Aiden: Duck you! I’m in this chat, you know.

Beckett: I’m aware. I was hoping you’d see it and stop singing for one ducking second.

Aiden: Finn happens to like my singing.

Beckett: Oh, because my five-year-old likes when you sing Disney songs at the top of your lungs in the car, you think that means the rest of the world isn’t suffering?

Brooks chuckles beside me as the computer in his truck reads us the text messages between my brothers in a monochromatic voice.

“You going to reply to them?” he asks as he pulls off the highway.

All four of us are headed to Ford’s house in Bristol for Daniel’s graduation party. Kid finally finished classes while playing for my hockey team and helping us win the cup. I’m proud of him.

“Nah. They can keep each other occupied.”

“So,” Brooks says, taking his eyes off the road for a moment,“last weekend…”

Affecting a placid expression, I meet his eye. “What about it?”

“We didn’t see you at any of the celebrations. It was like you vanished. What was that about?”

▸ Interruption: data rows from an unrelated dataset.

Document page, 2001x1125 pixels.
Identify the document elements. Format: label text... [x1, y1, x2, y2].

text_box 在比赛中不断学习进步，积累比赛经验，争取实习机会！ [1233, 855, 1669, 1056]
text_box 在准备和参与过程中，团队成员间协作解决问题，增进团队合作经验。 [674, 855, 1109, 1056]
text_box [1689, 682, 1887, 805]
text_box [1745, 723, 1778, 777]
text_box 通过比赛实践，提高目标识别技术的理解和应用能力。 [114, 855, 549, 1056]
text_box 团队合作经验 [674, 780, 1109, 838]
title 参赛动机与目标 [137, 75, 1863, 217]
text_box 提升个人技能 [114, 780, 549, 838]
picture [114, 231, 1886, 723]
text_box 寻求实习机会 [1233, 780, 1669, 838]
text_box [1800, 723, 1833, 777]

Every one of my brothers has asked, and I’ve been vague thus far. I’m not going to change tactics now, despite how much I hate lying to them. “Just needed to get away.”

Brooks sighs. “You okay?”

I turn to my window and scan the scenery as we pass. It doesn’t matter whether I’m focused on the ocean dotted with boats or the lighthouse in the distance, because all I see is her. In the week since I returned from Paris, I’ve spent every waking moment thinking about her, texting her, listening to her sleepy, raspy, sexy voices while she FaceTimes me from her bed after she gets home from work.

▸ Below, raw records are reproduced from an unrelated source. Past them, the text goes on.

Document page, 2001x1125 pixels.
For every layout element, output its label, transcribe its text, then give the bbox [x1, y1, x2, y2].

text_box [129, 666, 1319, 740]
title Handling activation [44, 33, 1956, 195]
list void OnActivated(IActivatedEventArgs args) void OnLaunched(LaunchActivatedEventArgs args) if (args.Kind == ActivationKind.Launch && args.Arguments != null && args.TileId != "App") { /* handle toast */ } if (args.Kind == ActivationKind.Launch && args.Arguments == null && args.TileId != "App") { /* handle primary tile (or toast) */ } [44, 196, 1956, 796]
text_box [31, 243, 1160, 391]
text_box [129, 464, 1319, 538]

Not kissing her before I left Paris might have been the hardest thing I’ve ever done, but I kept that promise to myself. I can’t have only a part of her. A relationship based on sex alone would never be enough.

I hum, assuring Brooks that yes, I’m fine, and we continue the trip in silence.

As we pull up to the oversized white stone fortress that Ford calls his home, Brooks ducks low and takes it all in. “Place is sick.”

Again, I hum a response.

“Dude, seriously. Are you okay?”

Brooks has always been the most observant of my brothers. The most sensitive. Why did I think he wouldn’t pick up on this?

The truth is, I am okay. I get to spend the day with my brothers, celebrating my best friend’s son graduating from college. A kid who now plays for my team. A kid I watched grow up. For years, I’ve watched him playing hockey and listened to Ford go on about his talent and his drive. I scouted and drafted him.

But Millie? She’s a completely separate entity.

I didn’t watch her grow up. I saw Daniel at games in New Hampshire or Massachusetts when he was in high school, but I’d never met Millie before that fateful night. Sure, I’d ask Ford how his kids were doing, but the conversation was typically superficial, obligatory.

And now…fuck, now she’s the only thing I can think about.

I take a deep breath and climb out of Brooks’s truck. “I’m fine. Now let’s go get a drink in us before Aiden gets here and starts singing Moana songs.”

Brooks’s deep laugh has me smiling. It’s all going to be fine.

Everything is fine.

“Ah, the boys are here!” Ford croons as we step into the backyard.

The space is mostly covered by a large white tent and dotted with tables. Each one is decorated in Bolts blue and surrounded by gold chairs.

The crowd is already a decent size, though I don’t recognize many of them.